The study was led by co-first authors James Lea and Brad Wetherbee and senior author Mahmood Shivji from the Nova Southeastern University's (NSU) Guy Harvey Research Institute in Florida.

Tiger sharks are among the largest and most recognisable sharks on the planet, yet many of their habits remain mysterious because they are long-distance travelers that are hard to track.

For this project, the tags the team attached to sharks near Bermuda lasted in many cases more than two years, and in some cases more than three years, sending satellite position data each time an animal surfaced.

Long believed to be mainly a coastal species, the tiger sharks, in fact, made more than 7,500 km, round-trip journeys every year between two vastly different ecosystems -- the coral reefs of the Caribbean and the open waters of the mid-North Atlantic, the study showed.

The researchers were able to show that adult male tiger sharks in the Atlantic repeatedly spend their winters in Caribbean island locales including the Bahamas, Turks and Caicos Islands and Anguilla.

Then, during summers, they travel far into the North Atlantic, often more than 3,500 km and as far north as Connecticut, though well offshore in nearly the middle of the ocean.

What makes the tiger sharks so committed to particular areas is still an open question.

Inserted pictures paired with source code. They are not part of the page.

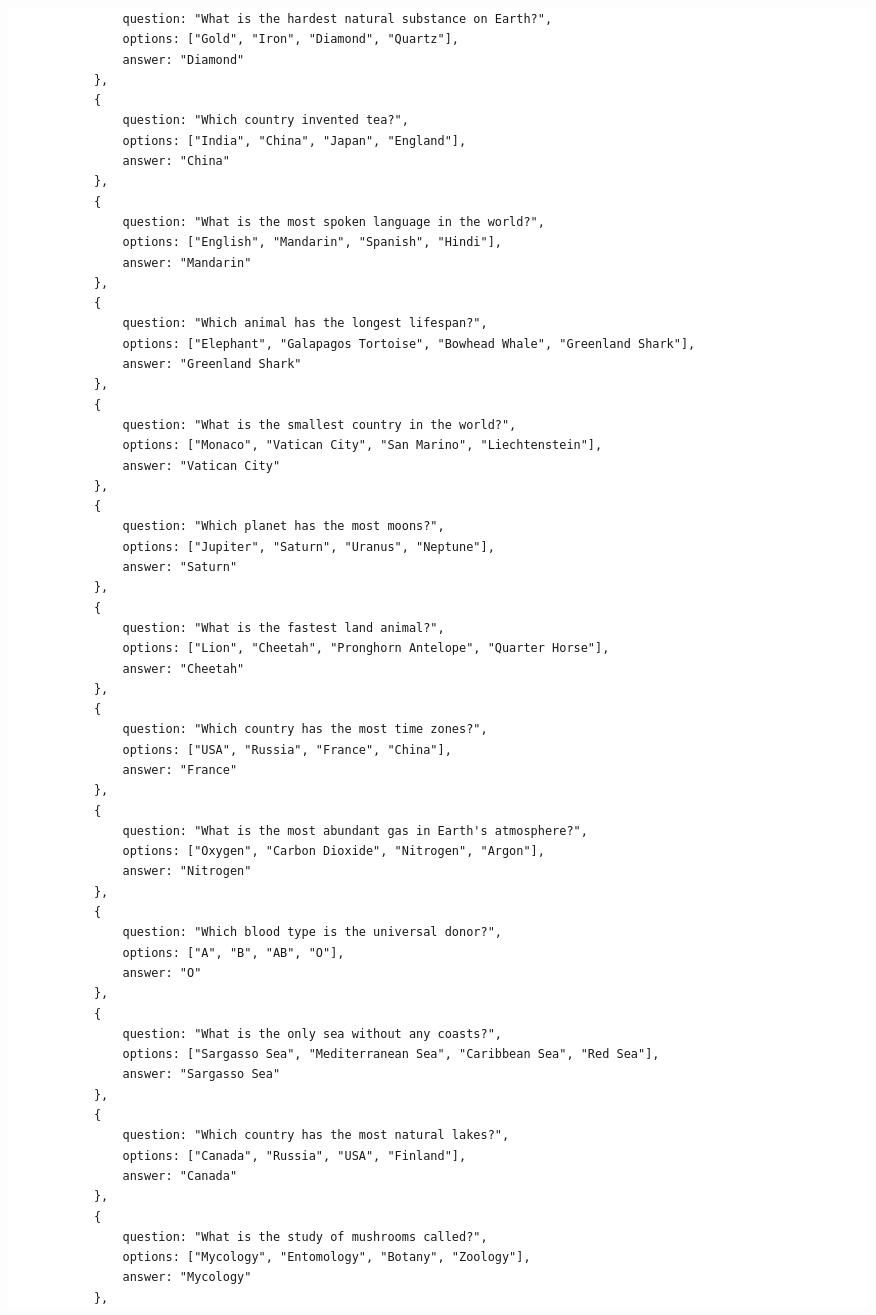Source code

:                     question: "What is the hardest natural substance on Earth?",
                    options: ["Gold", "Iron", "Diamond", "Quartz"],
                    answer: "Diamond"
                },
                {
                    question: "Which country invented tea?",
                    options: ["India", "China", "Japan", "England"],
                    answer: "China"
                },
                {
                    question: "What is the most spoken language in the world?",
                    options: ["English", "Mandarin", "Spanish", "Hindi"],
                    answer: "Mandarin"
                },
                {
                    question: "Which animal has the longest lifespan?",
                    options: ["Elephant", "Galapagos Tortoise", "Bowhead Whale", "Greenland Shark"],
                    answer: "Greenland Shark"
                },
                {
                    question: "What is the smallest country in the world?",
                    options: ["Monaco", "Vatican City", "San Marino", "Liechtenstein"],
                    answer: "Vatican City"
                },
                {
                    question: "Which planet has the most moons?",
                    options: ["Jupiter", "Saturn", "Uranus", "Neptune"],
                    answer: "Saturn"
                },
                {
                    question: "What is the fastest land animal?",
                    options: ["Lion", "Cheetah", "Pronghorn Antelope", "Quarter Horse"],
                    answer: "Cheetah"
                },
                {
                    question: "Which country has the most time zones?",
                    options: ["USA", "Russia", "France", "China"],
                    answer: "France"
                },
                {
                    question: "What is the most abundant gas in Earth's atmosphere?",
                    options: ["Oxygen", "Carbon Dioxide", "Nitrogen", "Argon"],
                    answer: "Nitrogen"
                },
                {
                    question: "Which blood type is the universal donor?",
                    options: ["A", "B", "AB", "O"],
                    answer: "O"
                },
                {
                    question: "What is the only sea without any coasts?",
                    options: ["Sargasso Sea", "Mediterranean Sea", "Caribbean Sea", "Red Sea"],
                    answer: "Sargasso Sea"
                },
                {
                    question: "Which country has the most natural lakes?",
                    options: ["Canada", "Russia", "USA", "Finland"],
                    answer: "Canada"
                },
                {
                    question: "What is the study of mushrooms called?",
                    options: ["Mycology", "Entomology", "Botany", "Zoology"],
                    answer: "Mycology"
                },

At the south end, the story may be fairly simple.

Female tiger sharks are common in the Caribbean in winters, so the Caribbean may just be the best place for male tiger sharks to find dates, although this is just an educated guess, the study said.

Why they go so far north is more complicated.

"There's got to be something really good up there to make the sharks undertake such massive, repeated swims, but exactly what is a puzzle," Shivji said.